Exercise brief: Update the part of the records that opens with the line containing "Mask every instance" and runs through the end of the records, replacing "visible" with "shown" and leaving everything else unchanged. Give only that part, without the pictures.

Extracted entries:

[start]

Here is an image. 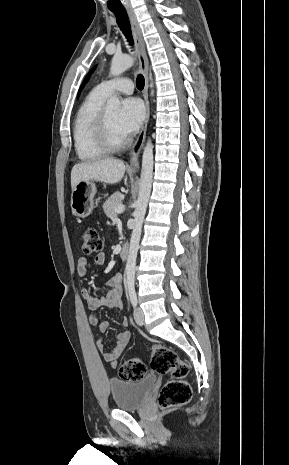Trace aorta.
<instances>
[{
  "instance_id": "obj_1",
  "label": "aorta",
  "mask_w": 289,
  "mask_h": 465,
  "mask_svg": "<svg viewBox=\"0 0 289 465\" xmlns=\"http://www.w3.org/2000/svg\"><path fill=\"white\" fill-rule=\"evenodd\" d=\"M134 64V59L129 55L114 56L111 62L110 73L113 76H119L128 68L132 67ZM150 80L152 81V76L150 75ZM150 87H153L151 82ZM154 94V91H151V95ZM108 108L119 109L120 101L116 96H112L107 101ZM153 144L151 139L147 140L146 146L143 151L142 156V168H141V179H140V188L139 196L136 202V207L134 211V228L132 231L129 254L125 268V275L127 281V288L129 291H134L135 289V268H136V258L139 249V242L142 231V224L144 221L150 192L152 185L153 177Z\"/></svg>"
}]
</instances>
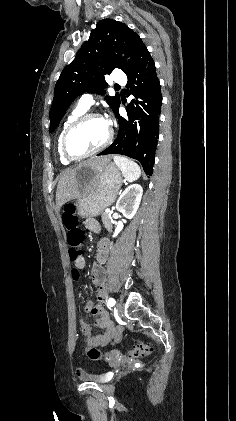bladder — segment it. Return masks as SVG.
<instances>
[{
    "instance_id": "obj_1",
    "label": "bladder",
    "mask_w": 236,
    "mask_h": 421,
    "mask_svg": "<svg viewBox=\"0 0 236 421\" xmlns=\"http://www.w3.org/2000/svg\"><path fill=\"white\" fill-rule=\"evenodd\" d=\"M79 380L87 381V382L95 381L99 383H104L105 378L102 375H95L91 372H81Z\"/></svg>"
}]
</instances>
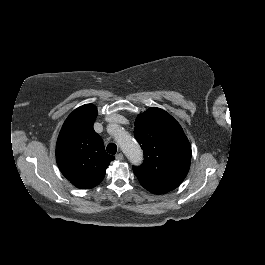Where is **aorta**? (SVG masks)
Masks as SVG:
<instances>
[{"label":"aorta","instance_id":"aorta-1","mask_svg":"<svg viewBox=\"0 0 265 265\" xmlns=\"http://www.w3.org/2000/svg\"><path fill=\"white\" fill-rule=\"evenodd\" d=\"M119 132L121 134L123 130L120 129ZM116 141L119 142L122 152L133 166H140L142 164L144 160L143 150L129 133H126L122 141H119L118 138H116Z\"/></svg>","mask_w":265,"mask_h":265}]
</instances>
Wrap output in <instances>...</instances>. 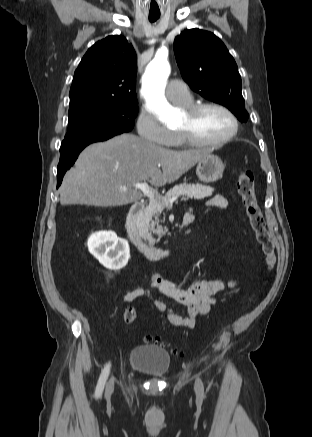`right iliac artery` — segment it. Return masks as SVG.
<instances>
[{
  "label": "right iliac artery",
  "mask_w": 312,
  "mask_h": 437,
  "mask_svg": "<svg viewBox=\"0 0 312 437\" xmlns=\"http://www.w3.org/2000/svg\"><path fill=\"white\" fill-rule=\"evenodd\" d=\"M110 366H111L110 363H108L104 367V369L102 371V374H101V376L99 378V381H98V384H97V387H96V391H95V397L96 398L100 397L102 392H103L104 385L106 383V380H107L109 372H110Z\"/></svg>",
  "instance_id": "1"
}]
</instances>
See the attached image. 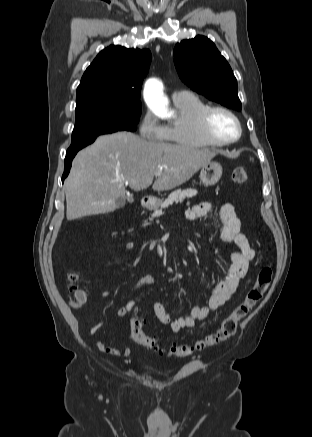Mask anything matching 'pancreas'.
Segmentation results:
<instances>
[{"label": "pancreas", "instance_id": "pancreas-1", "mask_svg": "<svg viewBox=\"0 0 312 437\" xmlns=\"http://www.w3.org/2000/svg\"><path fill=\"white\" fill-rule=\"evenodd\" d=\"M197 191L195 189H187V190H176L172 192L168 198L161 203L160 209L155 210V212L151 215V218L159 217L163 214L162 209L168 208L170 205H173L174 203L182 202L185 198H191L193 196H196Z\"/></svg>", "mask_w": 312, "mask_h": 437}]
</instances>
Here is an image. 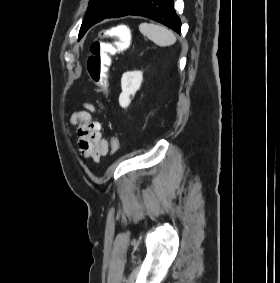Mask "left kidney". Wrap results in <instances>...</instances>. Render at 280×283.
I'll use <instances>...</instances> for the list:
<instances>
[{
    "label": "left kidney",
    "instance_id": "1",
    "mask_svg": "<svg viewBox=\"0 0 280 283\" xmlns=\"http://www.w3.org/2000/svg\"><path fill=\"white\" fill-rule=\"evenodd\" d=\"M143 81V73L141 71H130L122 75L121 88L122 92L119 96V104L122 108H127L131 102L130 96H134L140 88Z\"/></svg>",
    "mask_w": 280,
    "mask_h": 283
}]
</instances>
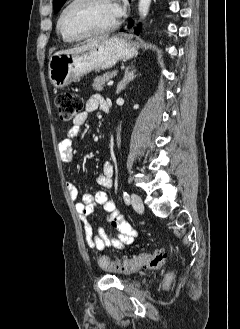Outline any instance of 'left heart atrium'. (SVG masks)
Returning a JSON list of instances; mask_svg holds the SVG:
<instances>
[{
	"instance_id": "obj_1",
	"label": "left heart atrium",
	"mask_w": 240,
	"mask_h": 329,
	"mask_svg": "<svg viewBox=\"0 0 240 329\" xmlns=\"http://www.w3.org/2000/svg\"><path fill=\"white\" fill-rule=\"evenodd\" d=\"M112 7H113L116 17L117 18L120 17L124 10L123 5L119 2H112Z\"/></svg>"
}]
</instances>
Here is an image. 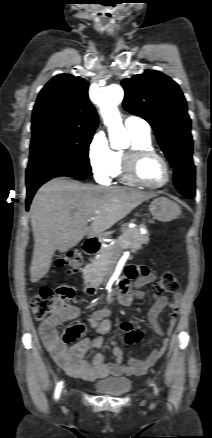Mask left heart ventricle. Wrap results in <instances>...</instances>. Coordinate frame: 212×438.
<instances>
[{"instance_id":"left-heart-ventricle-1","label":"left heart ventricle","mask_w":212,"mask_h":438,"mask_svg":"<svg viewBox=\"0 0 212 438\" xmlns=\"http://www.w3.org/2000/svg\"><path fill=\"white\" fill-rule=\"evenodd\" d=\"M138 175L143 181L150 184H160L166 178L163 164L155 157H148L141 161Z\"/></svg>"}]
</instances>
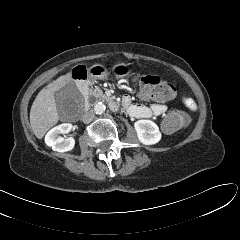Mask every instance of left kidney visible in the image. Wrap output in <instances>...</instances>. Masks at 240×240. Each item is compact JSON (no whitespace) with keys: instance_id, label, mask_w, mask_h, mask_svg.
I'll use <instances>...</instances> for the list:
<instances>
[{"instance_id":"1","label":"left kidney","mask_w":240,"mask_h":240,"mask_svg":"<svg viewBox=\"0 0 240 240\" xmlns=\"http://www.w3.org/2000/svg\"><path fill=\"white\" fill-rule=\"evenodd\" d=\"M134 128L139 141L144 145H153L161 140V132L151 120H138L134 123Z\"/></svg>"}]
</instances>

[end]

Result of this task:
Mask every instance of left kidney shown in the image. Wrap output in <instances>...</instances>. Masks at 240×240. Each item is compact JSON (no whitespace) with keys: instance_id, label, mask_w, mask_h, mask_svg.
I'll use <instances>...</instances> for the list:
<instances>
[{"instance_id":"1","label":"left kidney","mask_w":240,"mask_h":240,"mask_svg":"<svg viewBox=\"0 0 240 240\" xmlns=\"http://www.w3.org/2000/svg\"><path fill=\"white\" fill-rule=\"evenodd\" d=\"M134 128L139 141L144 145H153L161 140V132L151 120H138L134 123Z\"/></svg>"}]
</instances>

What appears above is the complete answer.